Art Goals for 2017: January 4th is the 11th anniversary for my blog - and it remains an important part of my creative life.
My main goal is to develop better drawing and painting skills on paper and with dye-painting and surface design on fabric. At the beginning of each year, I like to define new projects which will help me progress and then remain open to new opportunities. Beginning in childhood, I was a person who needed "to make things" and I always made time in my life to fulfill this need. Now, after retirement, I have much more free time and I added "Art on Paper" to my other passions.
1. Take Classes: Current plans, but I hope to add additional opportunities as they arise. Sketchbook Skool Semester 7?: I think Danny Gregory and Koosje Koene have created a wonderful model for art education and a committed community of artists, new and old. Latest word from them - Semester 7 will be announced early in 2017. And I would love one more Semester this year from them!
Craftsy: I have a few more Craftsy classes on my wish list.
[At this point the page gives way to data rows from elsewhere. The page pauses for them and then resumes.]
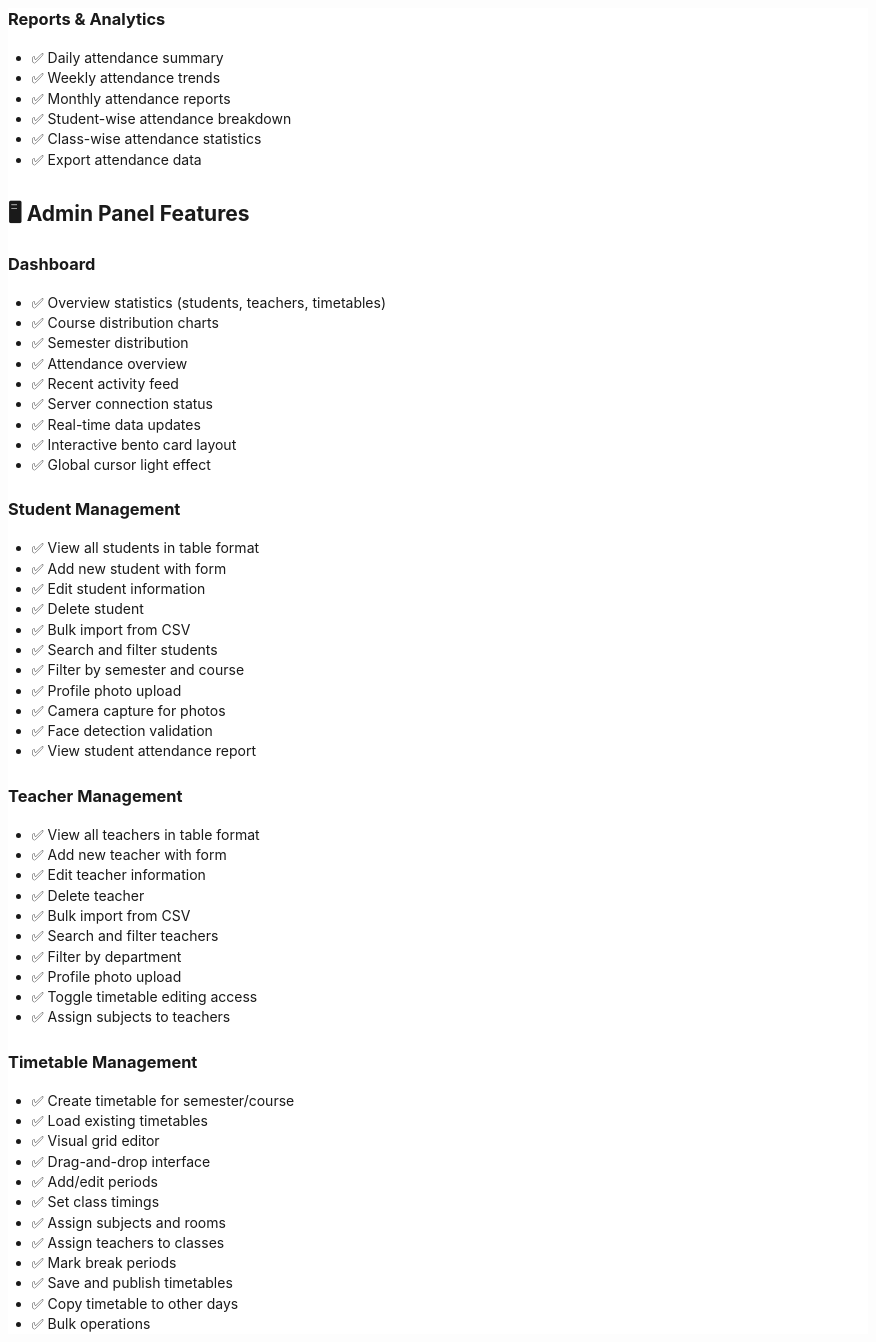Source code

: ### Reports & Analytics
- ✅ Daily attendance summary
- ✅ Weekly attendance trends
- ✅ Monthly attendance reports
- ✅ Student-wise attendance breakdown
- ✅ Class-wise attendance statistics
- ✅ Export attendance data

## 🖥️ Admin Panel Features

### Dashboard
- ✅ Overview statistics (students, teachers, timetables)
- ✅ Course distribution charts
- ✅ Semester distribution
- ✅ Attendance overview
- ✅ Recent activity feed
- ✅ Server connection status
- ✅ Real-time data updates
- ✅ Interactive bento card layout
- ✅ Global cursor light effect

### Student Management
- ✅ View all students in table format
- ✅ Add new student with form
- ✅ Edit student information
- ✅ Delete student
- ✅ Bulk import from CSV
- ✅ Search and filter students
- ✅ Filter by semester and course
- ✅ Profile photo upload
- ✅ Camera capture for photos
- ✅ Face detection validation
- ✅ View student attendance report

### Teacher Management
- ✅ View all teachers in table format
- ✅ Add new teacher with form
- ✅ Edit teacher information
- ✅ Delete teacher
- ✅ Bulk import from CSV
- ✅ Search and filter teachers
- ✅ Filter by department
- ✅ Profile photo upload
- ✅ Toggle timetable editing access
- ✅ Assign subjects to teachers

### Timetable Management
- ✅ Create timetable for semester/course
- ✅ Load existing timetables
- ✅ Visual grid editor
- ✅ Drag-and-drop interface
- ✅ Add/edit periods
- ✅ Set class timings
- ✅ Assign subjects and rooms
- ✅ Assign teachers to classes
- ✅ Mark break periods
- ✅ Save and publish timetables
- ✅ Copy timetable to other days
- ✅ Bulk operations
Loved the ones by Marc Taro Holmes and Shari Blaukopf - both Montrealers.
Battery Park City Conservancy "Winter Figure Drawing" with Marla Lipkin, another 9 session class being offered in February and March. Last year I explored Lower Manhattan indoors as I found ways to get from my subway line all the way over to River Terrace indoors!
Fashion Institute of Technology (FIT): Registration for Spring isn't until the first week in February, but I don’t think there are any more Fine Arts classes I can take next semester. I need to wait until registration day to find out what classes have openings for Seniors.
2. Maintain a Community of Artist Friends: These two goals shape my days and weeks, and make me so happy. All of the activities listed below provide my sketching opportunities and content for my blog.
It is impossible to attend all of the art activities scheduled in New York City, so my goal is to attend a minimum of one activity/week - Meetup Drawing New York and Central Park Sketching and Art, Urban Sketchers NYC, Battery Park City Figure Al Fresco(May-Oct), Society of Illustrators Figure Drawing, and other museum and gallery visits with my friends. I will also continue to post new entries to my blog twice each week to continue my interaction with and inspiration from artists online.
3. Deliberate Practice: When I started sketching/drawing a decade ago, my goal was to sketch every day and many of the days I sketched everyday objects in my life. I now sketch more when I’m out of the apartment, or doing homework for classes. But I also try to fit in "deliberate practice."
I keep a special sketchbook just to draw hands, feet, and faces from photographs and VERY SLOWLY I am improving.
After taking Shari Blaukopf’s Craftsy course, I’d like to practice drawing "crowds" in my urban sketching drawings. Until now I’ve sketched people up close, or left them out completely.
4. Bookbinding: Continue to make my own sketchbooks - for daily drawings and for travel.
Make another annual Remains of the Day book to collect images and ephemera from NYC Art Adventures with friends. This will be #6!
Create another batch of paste paper for my stash - still haven’t used up my stash, so I didn’t make more last year.
5. Special Project:
I also like to have one separate project each year. Several winters ago I sketched elephants for a whole month using every medium I had. Another year I studied different methods for making books and made a different book structure each month for 8 months. In 2016 I wanted to use some of the figure drawings I've accumulated during the years. I already transferred images to fabric using a different method for 7 Quilt Journal Pages (8.5 X 11") I created and in 2015 I made a small book of the Figures I drew in the Toulouse-Lautrec Café Society sessions at MoMA. But it wasn’t until the end of October that I formulated an approach to this project and outlined the goals. So this is now a 2017 project. My plans are to transfer figure drawings from paper to an accordion book with black paper, and to fabric in a long, horizontal quilted piece.